Give the records below again, word for word. No pictures belong in the copy.

- - - - - - -

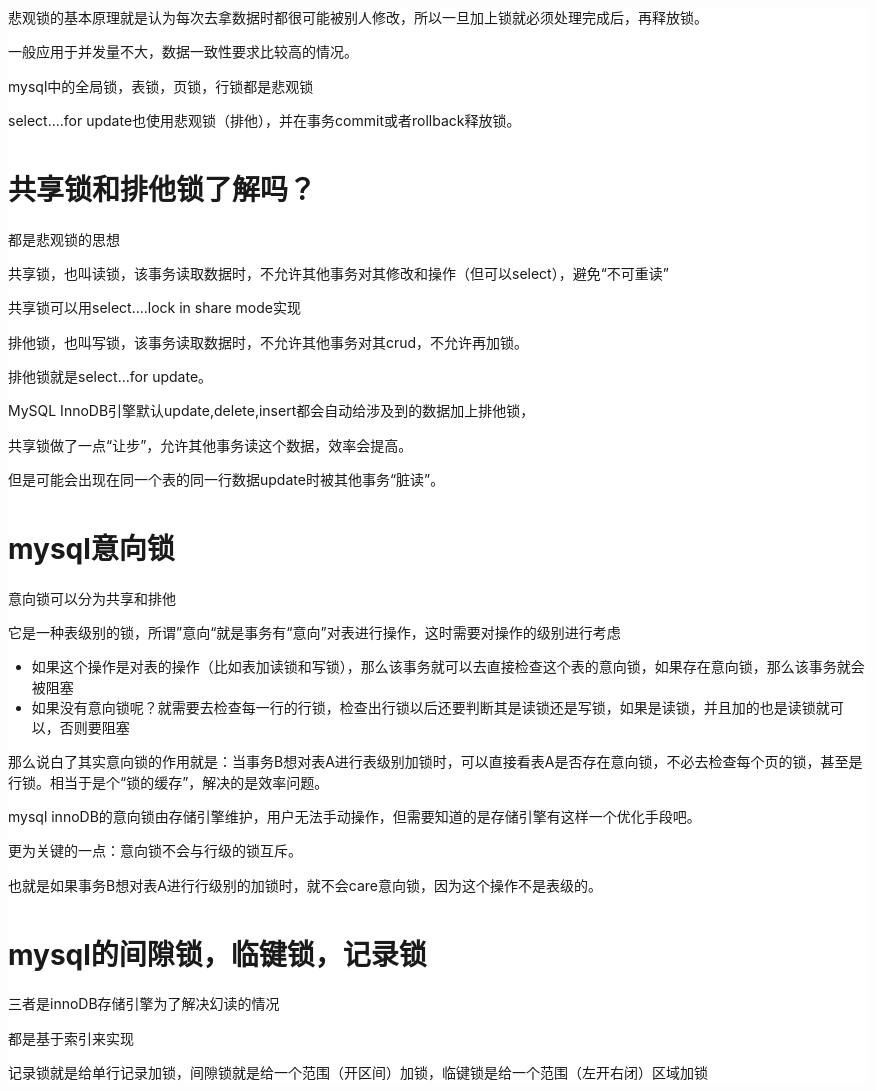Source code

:
悲观锁的基本原理就是认为每次去拿数据时都很可能被别人修改，所以一旦加上锁就必须处理完成后，再释放锁。

一般应用于并发量不大，数据一致性要求比较高的情况。

mysql中的全局锁，表锁，页锁，行锁都是悲观锁

select....for update也使用悲观锁（排他），并在事务commit或者rollback释放锁。

# 共享锁和排他锁了解吗？

都是悲观锁的思想

共享锁，也叫读锁，该事务读取数据时，不允许其他事务对其修改和操作（但可以select），避免“不可重读”

共享锁可以用select....lock in share mode实现

排他锁，也叫写锁，该事务读取数据时，不允许其他事务对其crud，不允许再加锁。

排他锁就是select...for update。

MySQL InnoDB引擎默认update,delete,insert都会自动给涉及到的数据加上排他锁，



共享锁做了一点“让步”，允许其他事务读这个数据，效率会提高。

但是可能会出现在同一个表的同一行数据update时被其他事务“脏读”。



# mysql意向锁

意向锁可以分为共享和排他

它是一种表级别的锁，所谓”意向“就是事务有“意向”对表进行操作，这时需要对操作的级别进行考虑

- 如果这个操作是对表的操作（比如表加读锁和写锁），那么该事务就可以去直接检查这个表的意向锁，如果存在意向锁，那么该事务就会被阻塞
- 如果没有意向锁呢？就需要去检查每一行的行锁，检查出行锁以后还要判断其是读锁还是写锁，如果是读锁，并且加的也是读锁就可以，否则要阻塞

那么说白了其实意向锁的作用就是：当事务B想对表A进行表级别加锁时，可以直接看表A是否存在意向锁，不必去检查每个页的锁，甚至是行锁。相当于是个“锁的缓存”，解决的是效率问题。

mysql innoDB的意向锁由存储引擎维护，用户无法手动操作，但需要知道的是存储引擎有这样一个优化手段吧。

更为关键的一点：意向锁不会与行级的锁互斥。



也就是如果事务B想对表A进行行级别的加锁时，就不会care意向锁，因为这个操作不是表级的。





# mysql的间隙锁，临键锁，记录锁

三者是innoDB存储引擎为了解决幻读的情况

都是基于索引来实现

记录锁就是给单行记录加锁，间隙锁就是给一个范围（开区间）加锁，临键锁是给一个范围（左开右闭）区域加锁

- - - - - - -

→ RESPONSE TO THE TASK
Source code

:
悲观锁的基本原理就是认为每次去拿数据时都很可能被别人修改，所以一旦加上锁就必须处理完成后，再释放锁。

一般应用于并发量不大，数据一致性要求比较高的情况。

mysql中的全局锁，表锁，页锁，行锁都是悲观锁

select....for update也使用悲观锁（排他），并在事务commit或者rollback释放锁。

# 共享锁和排他锁了解吗？

都是悲观锁的思想

共享锁，也叫读锁，该事务读取数据时，不允许其他事务对其修改和操作（但可以select），避免“不可重读”

共享锁可以用select....lock in share mode实现

排他锁，也叫写锁，该事务读取数据时，不允许其他事务对其crud，不允许再加锁。

排他锁就是select...for update。

MySQL InnoDB引擎默认update,delete,insert都会自动给涉及到的数据加上排他锁，



共享锁做了一点“让步”，允许其他事务读这个数据，效率会提高。

但是可能会出现在同一个表的同一行数据update时被其他事务“脏读”。



# mysql意向锁

意向锁可以分为共享和排他

它是一种表级别的锁，所谓”意向“就是事务有“意向”对表进行操作，这时需要对操作的级别进行考虑

- 如果这个操作是对表的操作（比如表加读锁和写锁），那么该事务就可以去直接检查这个表的意向锁，如果存在意向锁，那么该事务就会被阻塞
- 如果没有意向锁呢？就需要去检查每一行的行锁，检查出行锁以后还要判断其是读锁还是写锁，如果是读锁，并且加的也是读锁就可以，否则要阻塞

那么说白了其实意向锁的作用就是：当事务B想对表A进行表级别加锁时，可以直接看表A是否存在意向锁，不必去检查每个页的锁，甚至是行锁。相当于是个“锁的缓存”，解决的是效率问题。

mysql innoDB的意向锁由存储引擎维护，用户无法手动操作，但需要知道的是存储引擎有这样一个优化手段吧。

更为关键的一点：意向锁不会与行级的锁互斥。



也就是如果事务B想对表A进行行级别的加锁时，就不会care意向锁，因为这个操作不是表级的。





# mysql的间隙锁，临键锁，记录锁

三者是innoDB存储引擎为了解决幻读的情况

都是基于索引来实现

记录锁就是给单行记录加锁，间隙锁就是给一个范围（开区间）加锁，临键锁是给一个范围（左开右闭）区域加锁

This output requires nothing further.